# Kitchen cabinets



## Tomperro (Feb 13, 2011)

Looking for inexpensive, but not cheap kitchen cabinets....

Any suggestions???

Thanks,
Tom


----------



## Tomperro (Feb 13, 2011)

Anyone?


----------



## epson (Jul 28, 2010)

Go to Ikea


----------



## oh'mike (Sep 18, 2009)

Give us an idea of what you mean----Haas is inexpensive for a good quality cabinet.


----------



## Tomperro (Feb 13, 2011)

I went to ikea and I like their stuff and they seem pretty reasonable. I was just wondering if anyone know of something of their quality but little cheaper in price.
Thanks !


----------



## maingaragedoor (Feb 18, 2011)

There are lot of cabinets with different prices because when i adjust the cabinets in mine kitchen then i will also suffer from this problem. Then i search on google where i can get lowest price cabinet. You can also search on google....
____________________
Los Angeles Garage Doors


----------



## rditz (Jan 6, 2011)

i worked in a town where there was a cabinet manufacturer and they periodically had factory direct sales..

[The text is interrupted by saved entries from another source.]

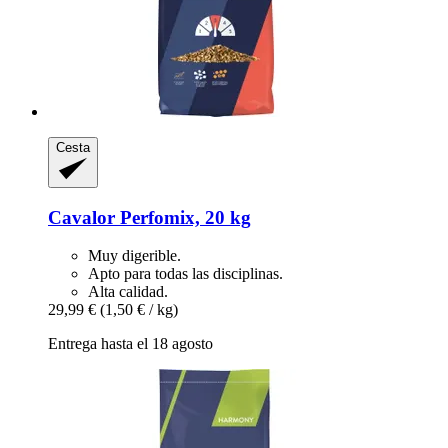
Cesta
Cavalor
Perfomix, 20 kg
Muy digerible.
Apto para todas las disciplinas.
Alta calidad.
29,99 €
(1,50 € / kg)
Entrega hasta el 18 agosto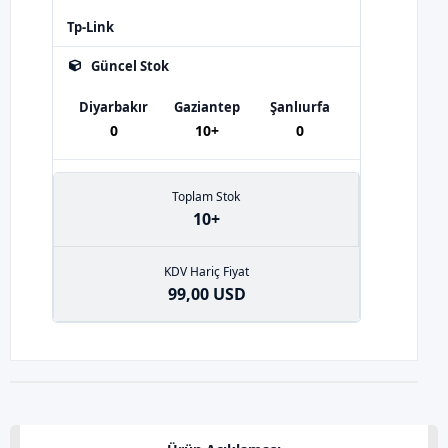
Tp-Link
Güncel Stok
Diyarbakır
Gaziantep
Şanlıurfa
0
10+
0
Toplam Stok
10+
KDV Hariç Fiyat
99,00 USD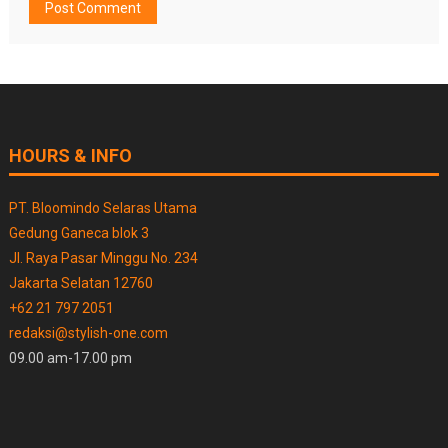
HOURS & INFO
PT. Bloomindo Selaras Utama
Gedung Ganeca blok 3
Jl. Raya Pasar Minggu No. 234
Jakarta Selatan 12760
+62 21 797 2051
redaksi@stylish-one.com
09.00 am-17.00 pm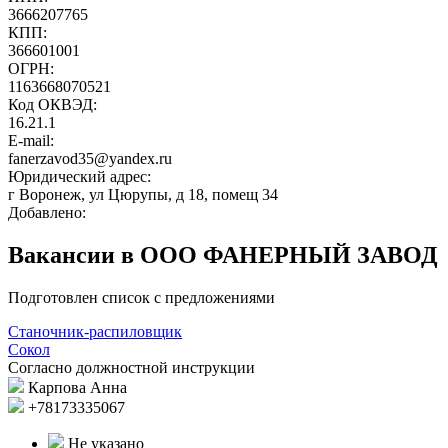
3666207765
КПП:
366601001
ОГРН:
1163668070521
Код ОКВЭД:
16.21.1
E-mail:
fanerzavod35@yandex.ru
Юридический адрес:
г Воронеж, ул Цюрупы, д 18, помещ 34
Добавлено:
Вакансии в ООО ФАНЕРНЫЙ ЗАВОД
Подготовлен список с предложениями
Станочник-распиловщик
Сокол
Согласно должностной инструкции
Карпова Анна
+78173335067
Не указано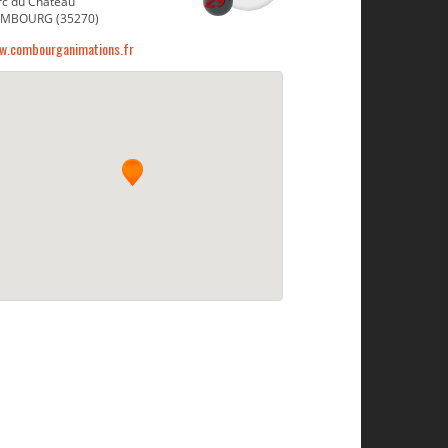
rc du Chateau
MBOURG (35270)
w.combourganimations.fr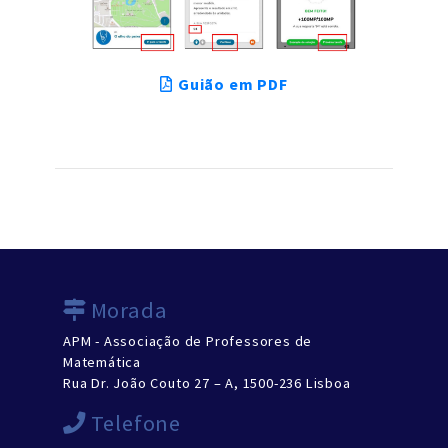
Guião em PDF
Morada
APM - Associação de Professores de
Matemática
Rua Dr. João Couto 27 – A, 1500-236 Lisboa
Telefone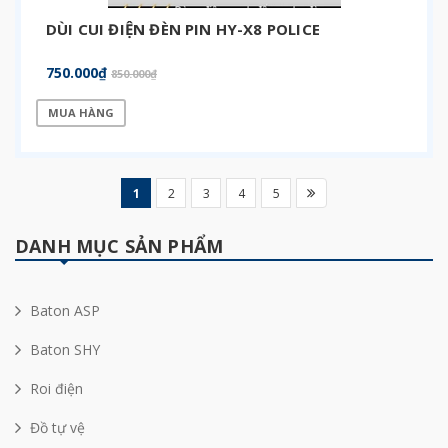
DÙI CUI ĐIỆN ĐÈN PIN HY-X8 POLICE
750.000₫
850.000₫
MUA HÀNG
1
2
3
4
5
DANH MỤC SẢN PHẨM
Baton ASP
Baton SHY
Roi điện
Đồ tự vệ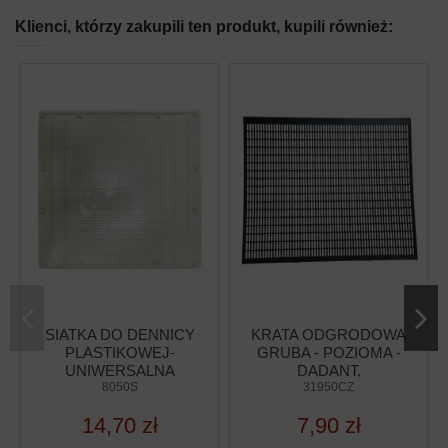
Klienci, którzy zakupili ten produkt, kupili również:
SIATKA DO DENNICY
KRATA ODGRODOWA
PLASTIKOWEJ-
GRUBA - POZIOMA -
UNIWERSALNA
DADANT,
8050S
LANGSTROTH
31950CZ
(415X490MM)
14,70 zł
7,90 zł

our local HD is having a cabinet sale and all cabinets in the sale are $99

another option, (and I am not trying to be funny) is the ReSTORE. i knew a fellow that bought a beautiful complete set of uppers and lowers. he had to make them work for his house, but he paid $500.00

rod


----------



## pyper (Jul 1, 2009)

Ikea's stuff is all laminates. It doesn't seem like that's going to hold up well over time in a kitchen, but I don't have any experience. 

With a circular saw and a router you can build cabinets really inexpensively (like a whole kitchen for a few $100 in paint), and they will be durable as all get out. 

The cabinets in the house we just bought were site built in about 1971 and we see no reason to make any changes, other than the hinges and pulls.


----------